Liz Nottingham: Adland is stepping up the fight for the best young brains
There is no shortage of young talent lining up at the doors of agencies, particularly in these lean times, for graduate employment.
Liz Nottingham: chair of the IPA Future of Talent Group
Despite this, recruitment is not all plain sailing, with the best talent historically headhunted by a range of companies and sectors, so agencies must compete with the City as well as legal and accountancy professions in terms of starting salaries. And the advertising industry is often accused of recruiting a stereotypical graduate who is essentially white and middle-class.
Adland is changing at exponential rates. Coupled with this change is the need for all sorts of new skills and talents, which is why advertising needs to embrace a much more diverse audience when recruiting junior staff. With the increase in university fees, it is clear that the new talent pool may not necessarily be all graduates. Awareness of careers in advertising outside the traditional graduate audience is poor, so many talented individuals are not even considering us.
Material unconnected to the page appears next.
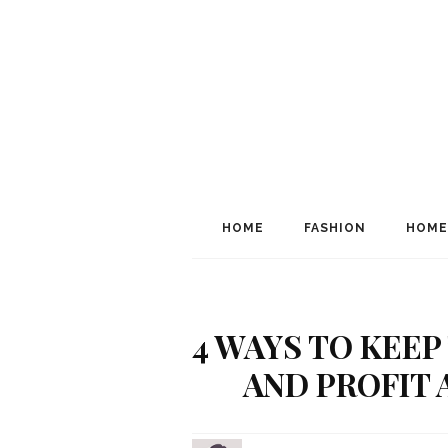
HOME
FASHION
HOME
4 WAYS TO KEEP
AND PROFIT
This year, the IPA initiated a number of schemes to help agencies attract fresh and diverse talent. The Creative Pioneers programme yielded nearly 1,000 high-quality candidates for work experience, apprentices and entrepreneurs who are now working with agencies to develop their business ideas.
The 50 or so apprentices starting out this year in 32 agencies will complete Level 3 apprenticeships in creative and digital media and marketing communications. And in March 2013, Creative Skillset will launch a Level 4 apprenticeship in advertising and marcoms, which has been developed in conjunction with agency practitioners.
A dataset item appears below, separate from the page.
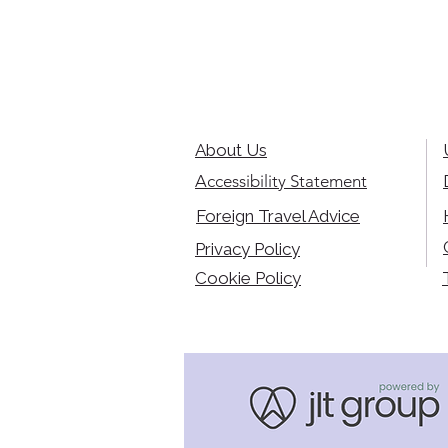
About Us
Accessibility Statement
Foreign Travel Advice
Privacy Policy
Cookie Policy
The IPA has just completed its most successful Summer School programme yet, with 50 delegates placed in 26 agencies. It has also worked with Sponsors for Educational Opportunity London, which helps young people from diverse backgrounds get into areas of professional employment.
To encourage the brightest talent into agencies, there is an increase in sophisticated training programmes offered through agency academies, such as the WPP Fellowship. These complement the IPA qualifications programme - the Foundation Certificate - which has now become the industry-standard qualification for new starters in agencies (more than 6,000 practitioners now have this certificate). The Search Certificate provides a similar grounding for practitioners in search specialists.
Finally, with support from the IPA, the graduate internship programme Squared was launched, hosted by Google and Hyper Island. This is in place to train new graduates in the digital landscape and create a generation of industry experts.
So, while all this may not be the panacea we are all looking for, it does show that adland is getting its act together to attract the best.
Liz Nottingham is the chair of the IPA Future of Talent Group.